Quem não conhece um grão de areia!? Eu não o conheço... Queria ser intimo dele. Sentí-lo entre minha alma e meu corpo. Saber do  seu segredo. Mastigá-lo até sentir uma profunda dor na minha mente... Rente... Somente...

                       Queria saber a força de um grão de areia!Você sabe?Qual o poder de transformação. De onde tira a sua cor. Qual a sua origem!Saber da sua dor... Odor... Labor...

                       Queria ser um grão de areia..., para sentir os pés dos que se apóiam  nele. Receber da terra o calor. Sustentar plantas. Tornar-me estrada. Ser brinquedo nas mãos das crianças, passear por entre os dedos. Tomar forma e às vezes me desintegrar; transformar-me em outro castelo... Belo... Selo...

                       Queria ser um grão..., para formar paredes e ser confidentes dos segredos. Guardar tesouros sem senti-los meus. Espiar corpos nus imersos em suas fraquezas. Misturar-me às lágrimas... Ri e chorar por não saber chorar de ri... Subir... Descer...

                       Queria ser..., para formar muros; às vezes escadas. Habitar os mares, dormir nos bares e acordar com o sereno da manhã. Cair nos olhos, ferir alguns pés e morar em sapatos... Ratos... Gatos...

                       Queria..., me enterrar nos  corpos, encher os olhos e as bocas e ver morrer os vivos. Habitar a carne misturando-me ao sangue, passeando nas consciências, sem ciência, apenas queria... Seria... Riria...
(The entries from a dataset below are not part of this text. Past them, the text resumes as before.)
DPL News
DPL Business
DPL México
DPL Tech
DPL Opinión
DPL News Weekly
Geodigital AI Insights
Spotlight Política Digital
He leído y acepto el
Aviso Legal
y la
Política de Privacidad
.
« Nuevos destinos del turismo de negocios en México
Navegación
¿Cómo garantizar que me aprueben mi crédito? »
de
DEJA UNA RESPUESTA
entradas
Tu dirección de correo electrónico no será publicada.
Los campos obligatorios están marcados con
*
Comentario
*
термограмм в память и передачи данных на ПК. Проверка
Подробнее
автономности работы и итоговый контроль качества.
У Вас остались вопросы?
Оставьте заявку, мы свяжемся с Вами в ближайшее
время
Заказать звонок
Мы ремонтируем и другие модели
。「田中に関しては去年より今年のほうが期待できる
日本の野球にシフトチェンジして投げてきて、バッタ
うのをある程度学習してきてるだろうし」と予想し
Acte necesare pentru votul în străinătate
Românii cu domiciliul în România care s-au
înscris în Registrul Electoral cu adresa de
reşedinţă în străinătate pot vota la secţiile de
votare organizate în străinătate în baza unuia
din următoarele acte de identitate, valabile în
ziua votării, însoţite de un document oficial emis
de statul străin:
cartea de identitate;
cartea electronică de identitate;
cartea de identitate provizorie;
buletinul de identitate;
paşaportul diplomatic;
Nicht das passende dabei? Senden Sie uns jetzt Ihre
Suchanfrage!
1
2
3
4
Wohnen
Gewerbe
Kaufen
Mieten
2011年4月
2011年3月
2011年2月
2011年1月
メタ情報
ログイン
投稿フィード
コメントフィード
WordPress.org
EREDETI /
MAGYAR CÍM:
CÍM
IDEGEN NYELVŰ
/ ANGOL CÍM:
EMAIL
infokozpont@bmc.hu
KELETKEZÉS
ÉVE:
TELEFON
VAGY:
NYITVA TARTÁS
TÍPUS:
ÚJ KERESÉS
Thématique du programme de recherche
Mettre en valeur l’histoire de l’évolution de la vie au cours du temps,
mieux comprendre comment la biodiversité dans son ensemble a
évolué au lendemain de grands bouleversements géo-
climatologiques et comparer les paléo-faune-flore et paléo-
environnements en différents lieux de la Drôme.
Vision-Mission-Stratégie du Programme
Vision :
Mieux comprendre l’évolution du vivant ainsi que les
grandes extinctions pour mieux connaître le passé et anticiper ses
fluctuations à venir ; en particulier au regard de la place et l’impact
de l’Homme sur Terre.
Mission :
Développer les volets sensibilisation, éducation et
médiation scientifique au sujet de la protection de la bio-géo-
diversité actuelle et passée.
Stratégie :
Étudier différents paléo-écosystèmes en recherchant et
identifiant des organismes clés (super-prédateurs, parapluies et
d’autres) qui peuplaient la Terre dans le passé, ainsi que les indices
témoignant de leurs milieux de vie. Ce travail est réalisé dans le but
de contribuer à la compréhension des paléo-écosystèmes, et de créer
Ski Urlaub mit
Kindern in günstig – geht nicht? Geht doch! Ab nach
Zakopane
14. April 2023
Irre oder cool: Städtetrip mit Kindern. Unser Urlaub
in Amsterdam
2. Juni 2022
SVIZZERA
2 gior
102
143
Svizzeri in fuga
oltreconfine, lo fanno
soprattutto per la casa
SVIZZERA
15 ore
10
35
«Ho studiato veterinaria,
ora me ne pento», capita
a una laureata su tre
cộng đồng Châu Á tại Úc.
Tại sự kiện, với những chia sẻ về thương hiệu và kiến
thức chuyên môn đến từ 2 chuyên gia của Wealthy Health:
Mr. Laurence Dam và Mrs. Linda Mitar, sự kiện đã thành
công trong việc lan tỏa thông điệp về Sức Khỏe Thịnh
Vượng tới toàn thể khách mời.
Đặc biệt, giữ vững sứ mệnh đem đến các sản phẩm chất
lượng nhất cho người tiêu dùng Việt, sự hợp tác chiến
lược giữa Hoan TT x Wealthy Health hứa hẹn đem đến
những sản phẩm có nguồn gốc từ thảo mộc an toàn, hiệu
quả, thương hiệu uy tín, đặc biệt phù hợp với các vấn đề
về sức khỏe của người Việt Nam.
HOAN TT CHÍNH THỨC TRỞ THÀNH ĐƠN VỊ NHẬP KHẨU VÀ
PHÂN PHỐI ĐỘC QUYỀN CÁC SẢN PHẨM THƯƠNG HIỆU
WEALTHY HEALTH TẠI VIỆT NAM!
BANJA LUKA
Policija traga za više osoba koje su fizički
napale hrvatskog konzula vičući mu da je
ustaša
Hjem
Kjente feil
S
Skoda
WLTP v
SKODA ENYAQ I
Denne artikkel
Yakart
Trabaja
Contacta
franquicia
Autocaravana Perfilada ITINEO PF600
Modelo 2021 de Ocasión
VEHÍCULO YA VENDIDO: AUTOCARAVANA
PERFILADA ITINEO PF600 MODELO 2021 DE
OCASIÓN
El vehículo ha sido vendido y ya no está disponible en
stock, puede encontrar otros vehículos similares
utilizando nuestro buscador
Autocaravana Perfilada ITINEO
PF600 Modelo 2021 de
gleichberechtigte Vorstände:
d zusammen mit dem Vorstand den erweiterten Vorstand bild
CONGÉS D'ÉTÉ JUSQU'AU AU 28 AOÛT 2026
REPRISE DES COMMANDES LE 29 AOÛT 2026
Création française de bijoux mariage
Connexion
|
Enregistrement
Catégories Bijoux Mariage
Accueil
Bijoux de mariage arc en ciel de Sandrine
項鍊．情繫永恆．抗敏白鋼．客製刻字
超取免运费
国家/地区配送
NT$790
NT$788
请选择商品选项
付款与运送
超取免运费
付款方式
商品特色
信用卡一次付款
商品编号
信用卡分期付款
                       Queria Ser um grão de areia..., formando lastro para receber palavras. Tornar-me intimo dos que escrevem e ser marcado pelas promessas que deixam indeléveis marcas, ou simplesmente sumir com a água e termos um filho em segredo... Medo... Avesso...

                       Queria ser um grão..., um cisco talvez. Coçar e irritar as pupilas e deixar vermelhos os olhos. Ficar entre o olhar que busca e nada enxerga. Irritar, irritar sem me irritar. Correr nos glóbulos... Abrolhos... Logos...

                       Queria ser..., aquilo que incomoda. Que arranha quando entre dois corpos. Participar de momentos mais prazerosos e ser lembrado pelo incômodo. Estar entre grandes e mesmo assim permanecer pequeno... Aceno... Obsceno...

                       Queria..., para ver o que existe debaixo do tapete para além de mim. Resistir às vassouras, ficando para trás, para que possa arranhar pés. Grudar nas pás para saber em que lugar fica o lixo. Pregar nas costas misturando-me ao suor... Dó... Nó...

                       Infelizmente, não tenho a graça de um grão. Sou muito pequeno para ser um. Penso ser grande, talvez dois ou mais. Paro nos meus delírios de ser castelo. Como ser parede sem ser grão?Juntar-me a quem?!Como ganhar a confiança da água?Onde encontrar movimento que amolenta... Inventa... Inocenta...

                       Não, não tenho a força de um grão. Quero ser só. Triunfar em minhas batalhas; general de mim mesmo. Crio minhas guerras e sonho ser mais que um rei, nunca um grão. Em vão sumo na bruma de minha luta e caio sobre minha própria sombra... Imunda... Inunda...

                      Não, não tenho o brilho de um grão. Por não deixar-me tocar, ou quem sabe por não abandonar-me à luz. Por estar sempre no quarto escuro, contando meus feitos... Os anos que passam, ou os que nunca existiram... Sumiram... Suspiram...

Queria saber a força de homem!!Você sabe?Eu...,não sei.Ou talvez,não queira saber.Tornar-me íntimo... Ah! Um grão de areia...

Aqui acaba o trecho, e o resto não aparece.